Ricercatore veterano di patologia vegetale, Lima ora coordina l'iniziativa di ricerca multidisciplinare Integroliv, che mira a contrastare in modo sostenibile gli effetti della Xylella sull'olivicoltura nelle aree colpite.

"Per contrastare efficacemente un nemico così insidioso, singoli interventi specifici nella regione non sono sufficienti”, ha affermato. "Combinare approcci diversi in protocolli complessi è fondamentale per massimizzarne l’efficacia”.

Vedi anche:Il nuovo spray potrebbe proteggere gli ulivi dalla Xylella

"Il nuovo modello di collaborazione è aperto a tutti”, ha aggiunto Lima. "Il nostro approccio vuole essere un modello di indagine e di lavoro, poiché non possiamo aspettarci che un unico progetto racchiuda tutte le competenze e le soluzioni possibili”.

"Questo approccio garantisce che nuove conoscenze e tecniche possano essere integrate negli sforzi in corso per combattere la Xylella non appena emergono”, ha continuato.

Diversi progetti di ricerca finanziati a livello nazionale, come i progetti Reach-Xy e Omibreed, mirano a scoprire cosa c'è dietro la resilienza genetica di Xylella, migliorare le infrastrutture di biosicurezza, controllare i vettori e promuovere l'uso sostenibile dell'acqua negli uliveti.

Altri contributi all'evento includevano il progetto 1LiveXylella, che sta sviluppando tecnologie innovative per la diagnosi della Xylella, e il progetto SOS, incentrato sulla riduzione della popolazione di insetti vettori.

"Questo evento è una testimonianza dello spirito di collaborazione della comunità scientifica e degli stakeholder locali in Puglia”, ha affermato Lima. "Riunisce competenze provenienti da tutta Europa per affrontare una sfida comune”.

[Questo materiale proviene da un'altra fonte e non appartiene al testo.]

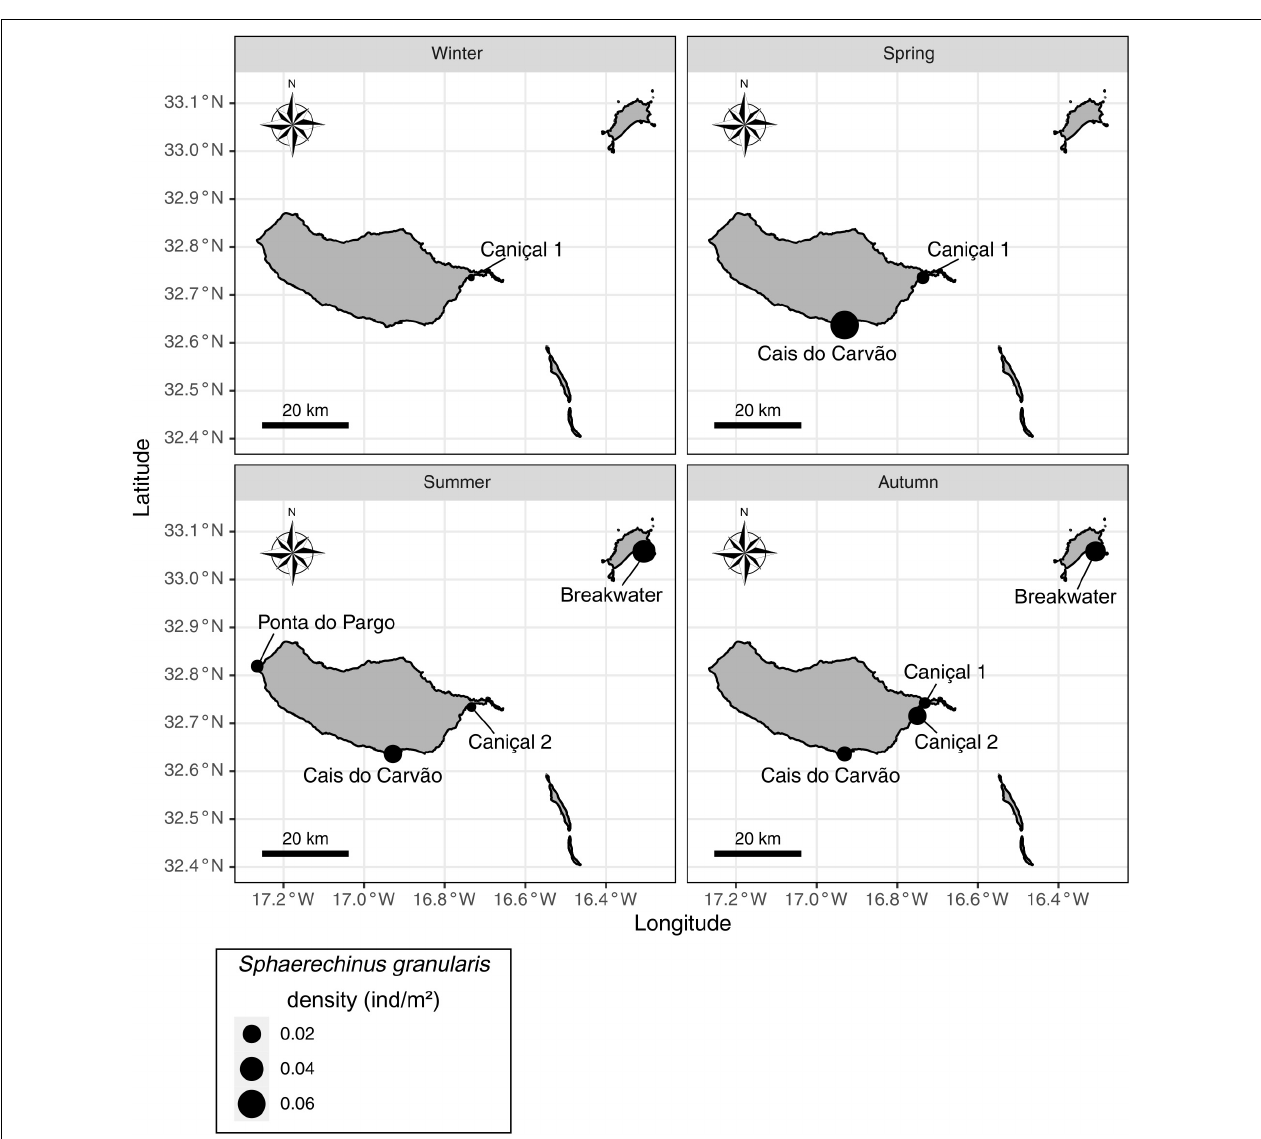
FIGURE 2 | Spharaechinus granularis mean densities (ind./m 2 ) by season in the five sampling locations where the species was recorded in Madeira archipelago.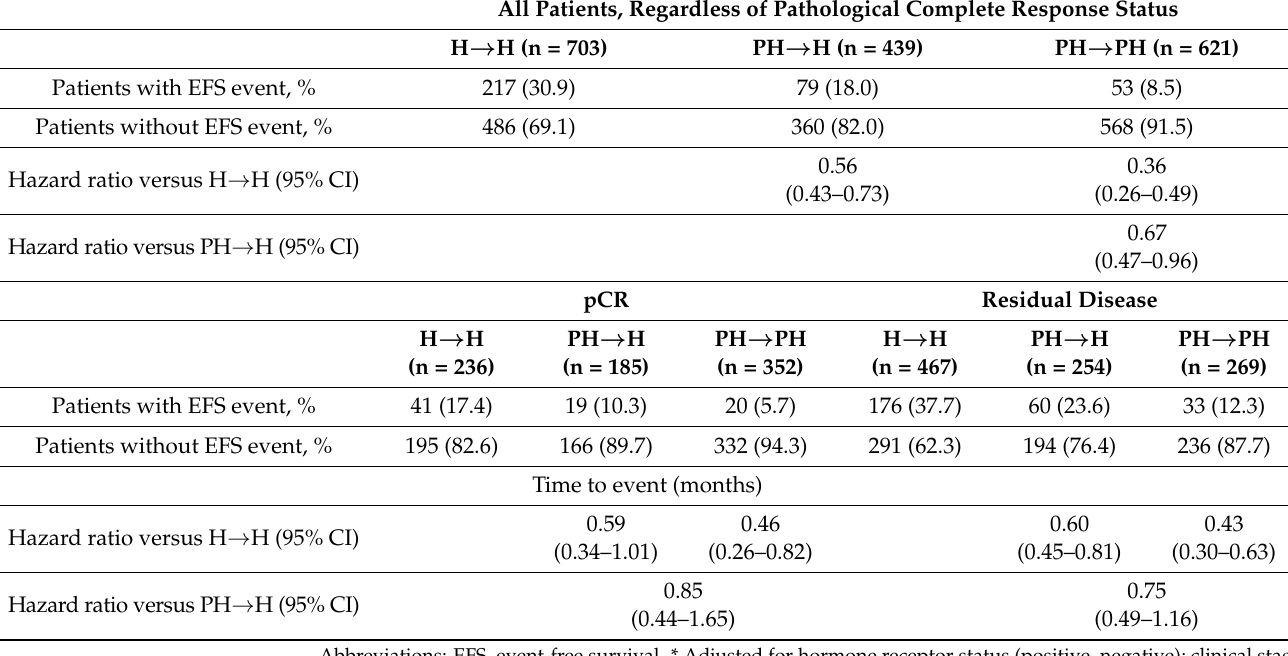
Table 3. Treatment effect by pathological complete response and treatment modality using inverse probability of treatment weighting analysis *.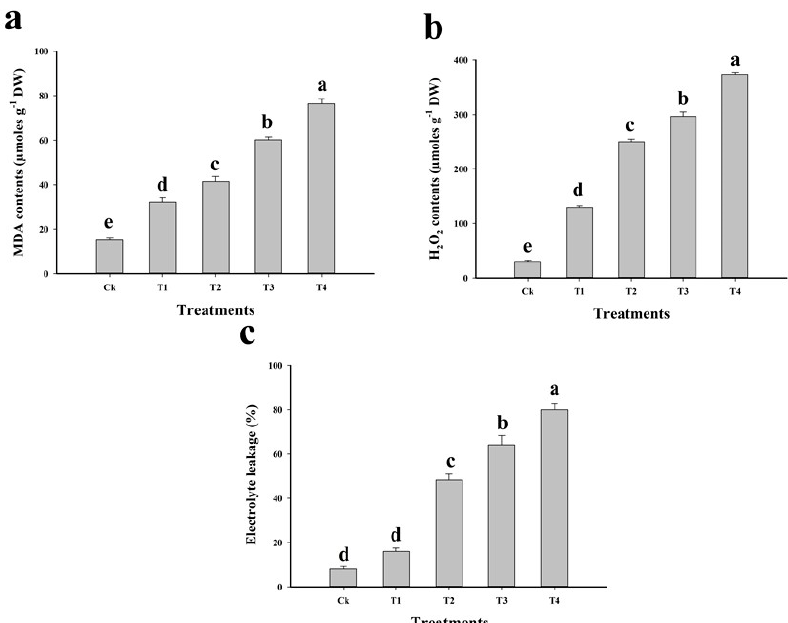
Figure 3. E ff ect of di ff erent levels of Cu-contaminated soil mixed with natural soil on malondialdehyde (MDA) contents ( a ), H 2 O 2 contents ( b ) and electrolyte leakage ( c ) in the leaves of C . capsularis . Values in the figures are just one harvest. Bars sharing di ff erent lowercase letters denote significant statistical di ff erences among the treatments at p < 0.05 according to least significant di ff erence (LSD) test. Data shown are the average of three replications ( n = 3). Ck (soil without addition of Cu-contaminated soil), T1 (Cu-contaminated soil is mixed with natural soil by 1:4), T2 (Cu-contaminated soil is mixed with natural soil by 1:2), T3 (Cu-contaminated soil is mixed with natural soil by 1:1) and T4 (Cu-contaminated soil is mixed with natural soil by 1:0).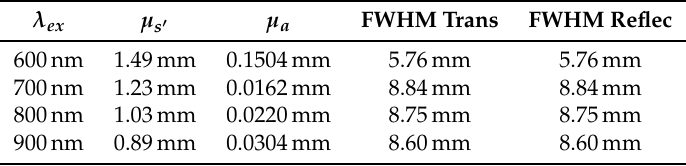
Table A1. Resolution for a range of excitation wavelengths for scanning system. λ em = 1000nm.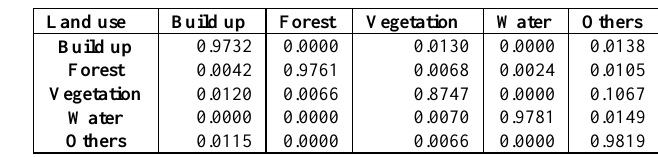
Table 7. Markov transition probability matrix (2015-2025) The resultant map of CA-Markov model predictions (Table 7, Figure 11) shows that build up area would be increased Figure 11: Land use (Hybrid) 2015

Ha aggiunto che i nuovi olivi nelle aree colpite da Xylella, attualmente rappresentati da varietà non autoctone, devono seguire modelli di gestione agronomica moderni e razionali per garantirne il successo.

Questi modelli saranno basati su quattro cultivar di olivo che dimostrano un'elevata resistenza alla Xylella fastidiosa: Leccino, Lecciana, FS17 e Leccio del Corno.

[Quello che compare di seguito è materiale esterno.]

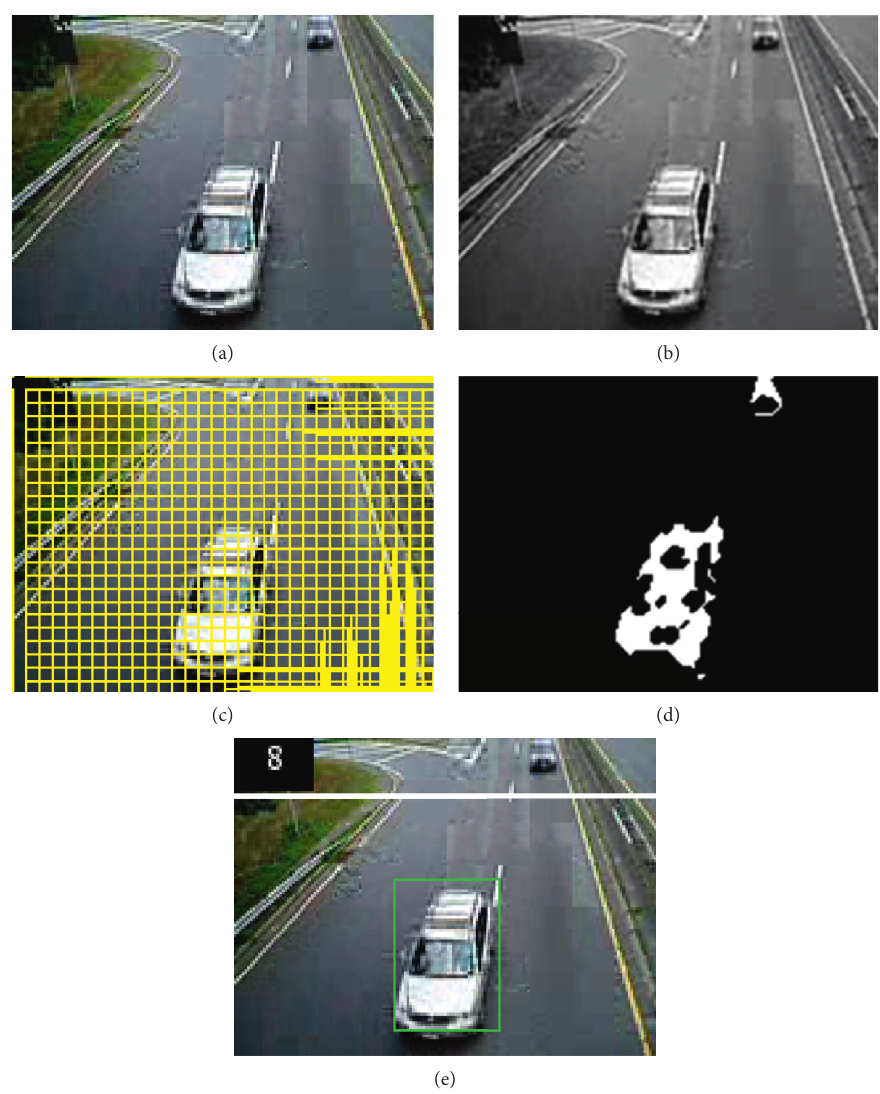
Figure 8: Detection result of the 100 th frame. (a) The original image. (b) Grayscale image. (c) Optical flow vector. (d) Morphological filtering. (e) Test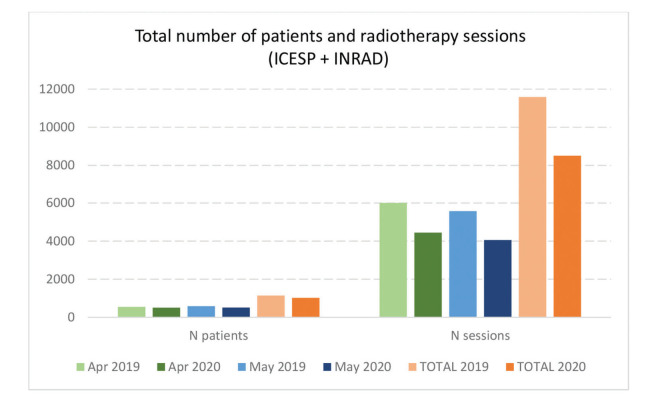
Total number of patients treated and the corresponding number of sessions in April and May 2019, compared to those in April and May 2020.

"Queste varietà sono resistenti e tolleranti ma non immuni”, ha detto Lima. "Ciò significa che non possiamo essere indotti a pensare che, come in passato, possiamo semplicemente piantare olivi e contare sulla buona sorte”.

La gestione e il monitoraggio continui del campo manterranno le nuove piantagioni di olivi semi-intensive e intensive in buona salute e produttività.

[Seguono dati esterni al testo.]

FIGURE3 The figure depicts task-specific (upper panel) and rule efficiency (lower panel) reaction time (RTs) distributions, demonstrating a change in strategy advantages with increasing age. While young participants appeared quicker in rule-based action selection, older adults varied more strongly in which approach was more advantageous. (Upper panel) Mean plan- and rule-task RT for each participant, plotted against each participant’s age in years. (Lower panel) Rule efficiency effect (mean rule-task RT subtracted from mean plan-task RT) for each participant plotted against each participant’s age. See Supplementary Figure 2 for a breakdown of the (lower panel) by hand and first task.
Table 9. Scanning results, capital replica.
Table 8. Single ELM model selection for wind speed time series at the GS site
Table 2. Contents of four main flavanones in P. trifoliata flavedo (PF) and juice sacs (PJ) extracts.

"In queste nuove forme di olivicoltura intensiva e semi-intensiva, aumenteranno i problemi fitosanitari, richiedendo più fertilizzanti e fitofarmaci rispetto ai metodi tradizionali", ha avvertito Lima.

"I protocolli [in fase di sviluppo] mirano a contrastare la Xylella e altri agenti patogeni per mantenere gli alberi sia delle varietà autoctone che di quelle nuove in buona salute e produttività", ha aggiunto.

Secondo Lima la devastazione provocata dalla Xylella ha danneggiato il paesaggio e l'identità pugliese. Da queste avversità, però, può emergere un nuovo futuro, caratterizzato da un olio d’oliva di qualità superiore rispetto al passato.

"Nel Salento, le olive di quegli enormi e magnifici alberi venivano spesso tradizionalmente raccolte da terra, con conseguente elevato livello di acidità nell'olio lampante ", ha affermato Lima.

"Domani, con la moderna olivicoltura e l’impianto di frutteti razionali e semi-intensivi, le cose possono cambiare”, ha aggiunto.

A suo avviso, i nuovi oliveti saranno in grado di considerare gli aspetti socio-economici dell'olivicoltura moderna, dove la manodopera può essere difficile da trovare e la qualità del prodotto diventa un requisito essenziale.

"Una tale moderna olivicoltura porterà sicuramente alla produzione di olio di migliore qualità ", ha affermato Lima. "Ci stiamo muovendo verso nuove forme di olivicoltura, che potrebbero portare maggiori entrate alle aziende produttrici di olio d'oliva, contribuendo al contempo al ripristino dell'olivicoltura e dell'ambiente nelle aree colpite da Xylella.